Una buona progettazione del software non può prescindere da una corretta tipizzazione di tutti gli oggetti e tutte le variabili che vengono utilizzate.

PHP gestisce nativamente 5 differenti tipi semplici per la classificazione dei dati:

  • i numeri interi;
  • inumeri in virgola mobile;
  • le stringhe;
  • i valori logici (boleani);
  • il tipo null

Abbiamo poi altre tipologie particolari di tipi di dati che non verranno trattati in questo tutorial:

  • gli array (collezioni di elementi);
  • gli oggetti (elementi appartenenti a determinate classi);
  • le risorse (i file, le connessioni a database);

Facciamo una analisi di questi tipi di dati:

I numeri interi

Sono i classici numeri. Una variabile intera è in grado di memorizzare un numero compreso tra -2.147.483.658 e 2.147.483.657 e la dimensione è quella tipica di un long su un architettura a 32 bit.

I numeri in virgola mobile

Sono numeri dotati di decimali dopo la virgola e i loro valori possono variare in un intervallo equivalente a quello del tipo double del linguaggio C. La dimensione di questo intervallo è strettamente dipendente dalla piattaforma.

Stringhe

Le stringhe sono oggetti sequenziali contenenti una lista di caratteri, vengono incluse in particolari delimitatori e servono tentenzialmente a distinguere questa lista dal testo che le circonda, di solito dal codice PHP. I delimitatori solitamente sono gli “Apici” e i”Doppi Apici”, essi trattano diversamente le stringhe in quanto le stringhe racchiuse tra “Doppi Apici” vengono elaborate e di conseguenzase sussistono delle variabili viene visualizzato il valore effettivo della variabile mentre le stringhe racchiuse in “Apici” non vengono elaborate e vengono stampate cosi come sono scritte.

Un esempio pratico:

$variabile = “pcinformatica”

se vogliamo visualizzare  in php il valore di $variabile e quindi pcinformatica dobbiamo utilizzare i “Doppi Apici” mentre se vogliamo visualizzare semplicemente il testo $variabile inseriamo semplicemente gli “Apici”. Per cui un esempio pratico potrebbe essere il seguente:

<?php

$variabile= “pcinformatica”;

print (‘Il valore della variabile $variabile’  .  “è $variabile.”

?>

In questo esempio abbiamo il seguente risultato a video: Il valore della variabile $variabile é pcinformatica.

Questo perchè per poter visualizzare il primo blocco che contiene $variabile cosi come è scritta abbiamo delimitato il testo con “Apici singoli” mentre per visualizzare il valore effettivo di $variabile abbiamo inserito il secondo blocco tra “Doppi Apici”.

Valori Boleani

Si tratta di valori logici che possono contenere solo due tipi di informazioni, True o False. Questa loro caratteristica li rende molto importanti in quanto possono essere utilizzati come condizioni nelle istruzioni condizionali.

Il tipo Null

Come avrete notato dal nome questo tipo di dato indica un valore nullo o in caso di oggetti l’assenza di un istanza.
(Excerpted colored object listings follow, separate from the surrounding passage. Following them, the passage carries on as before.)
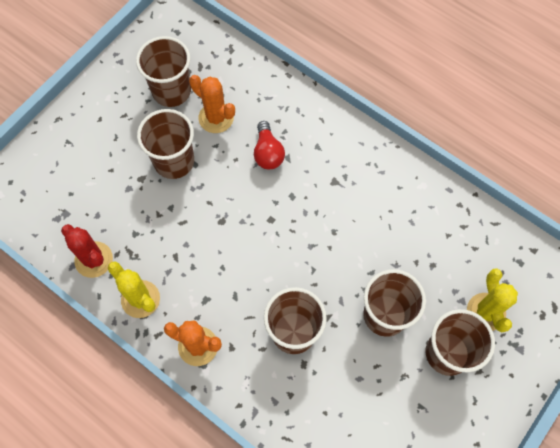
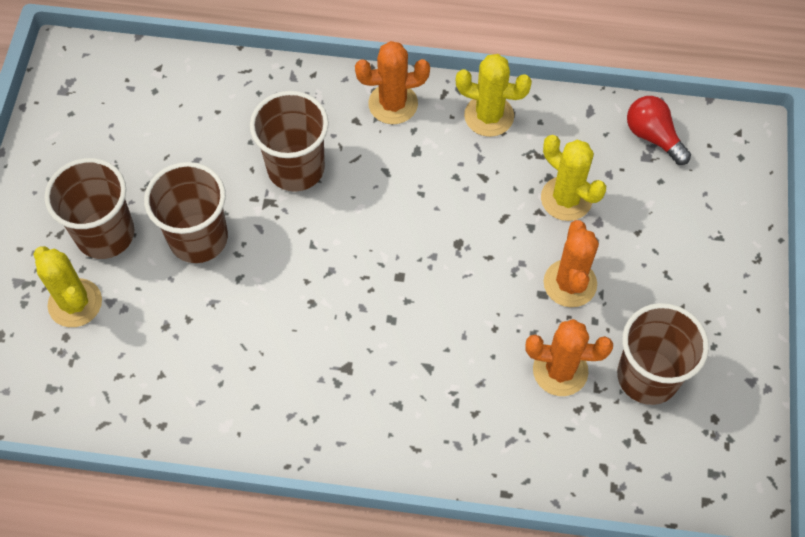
camera: 150 degrees right, 5 degrees down
red cactus [61,224,113,278] -> none
brown cup [137,109,194,179] -> orange cactus [544,220,599,307]
red light bulb [254,121,285,169] -> red light bulb moved to [627,96,691,165]
none -> yellow cactus [541,135,606,221]

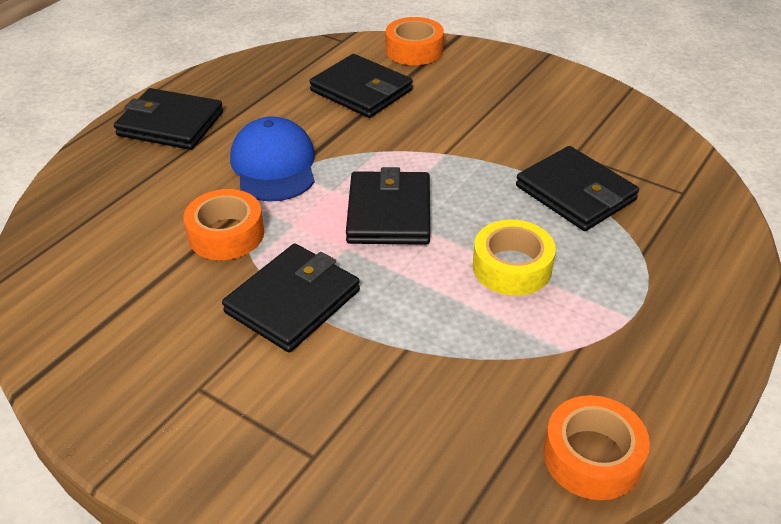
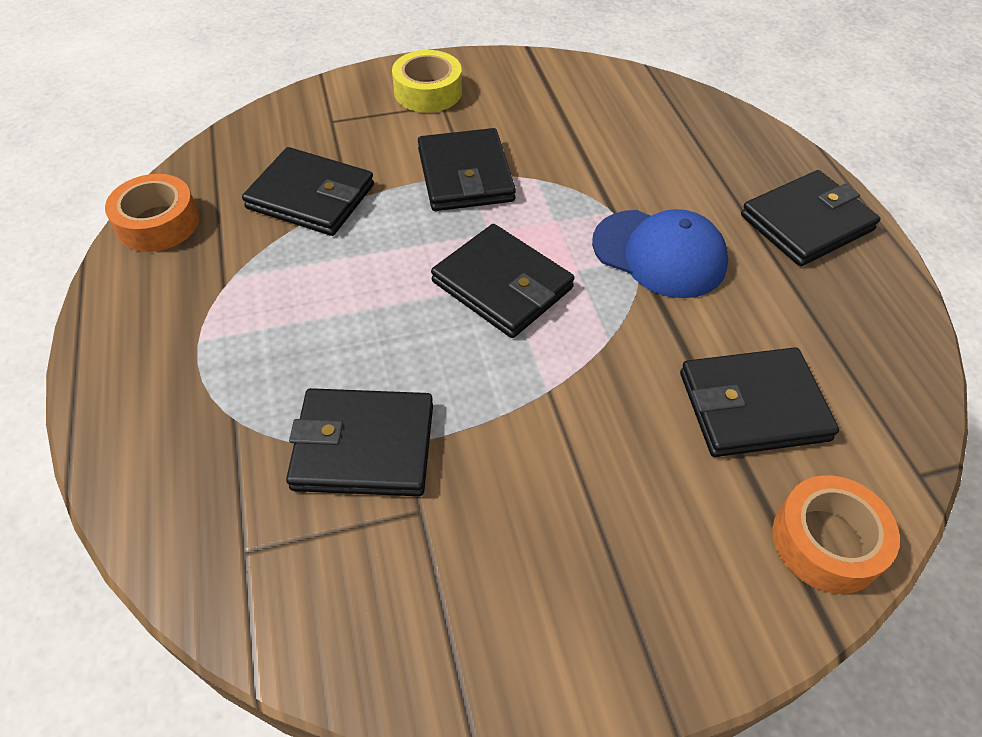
camera: 130 degrees right, 10 degrees up
orange tape [184,189,264,260] -> none
yellow tape [473,220,556,296] -> yellow tape moved to [392,50,462,112]
none -> black wallet [242,147,374,236]

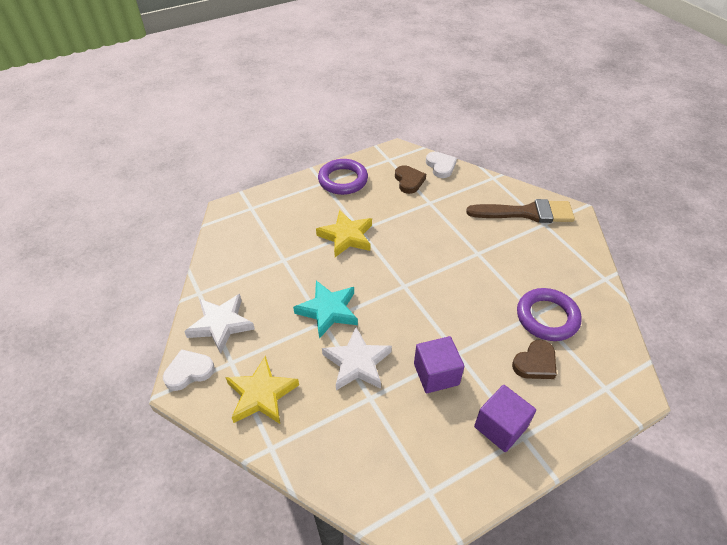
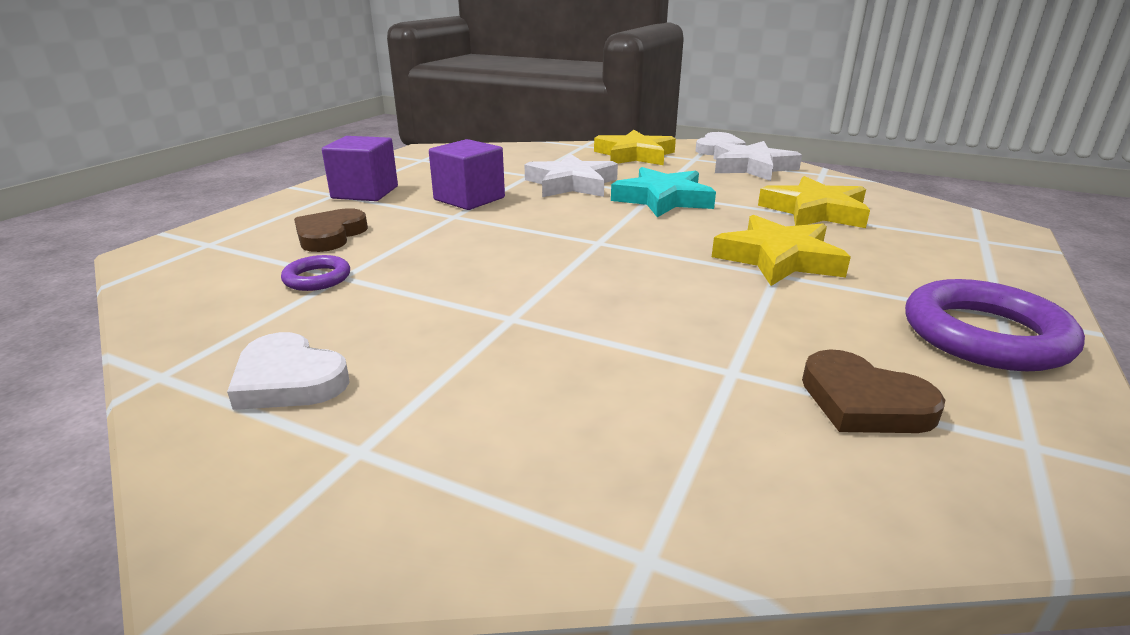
camera: 145 degrees right, 20 degrees down
white heart [426,152,457,178] -> white heart moved to [227,332,349,410]
brown brush [466,199,575,223] -> none
purple ring [517,288,582,341] -> purple ring [281,255,350,291], size x0.51
none -> yellow star [758,176,870,228]

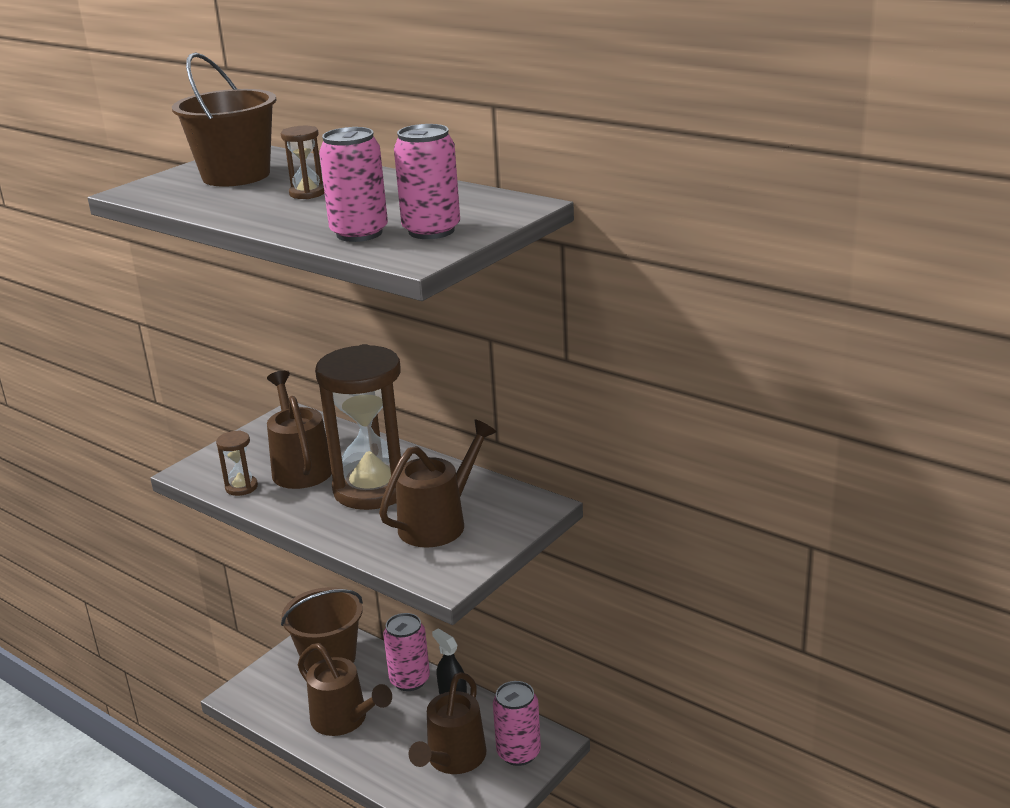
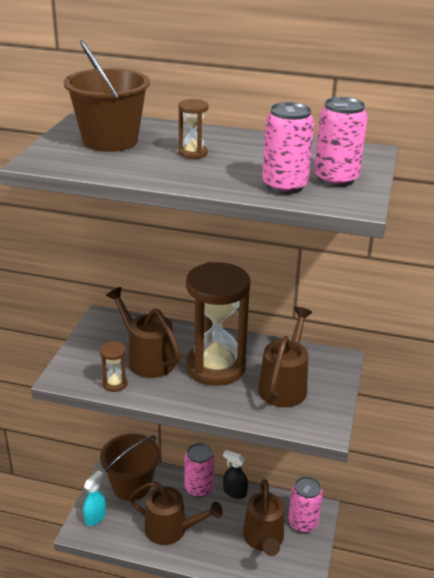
camera: 25 degrees left, 5 degrees up
none -> turquoise spray bottle [83,470,106,526]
E’ utilizzato prevalentemente per annullare il valore di una variabile o per eliminare un oggetto che ormai non serve più. Se ad esempio impostiamo una variabile, possiamo poi liberare memoria annullandola.

Esempio:

$pcinformatica =”Tutorial Programmazione”;

$pcinformatica = NULL;

Abbiamo dapprima settato una variabile $pcinformatica con valore “Tutorial Programmazione” e successivamente  abbiamo settato il valore $pcinformatica a NULL, togliendo in pratica il valore alla variabile. Anche se vi sembrera’ anomala come cosa, se approfondirete il linguaggio capirete l’importanza di questo tipo di dato.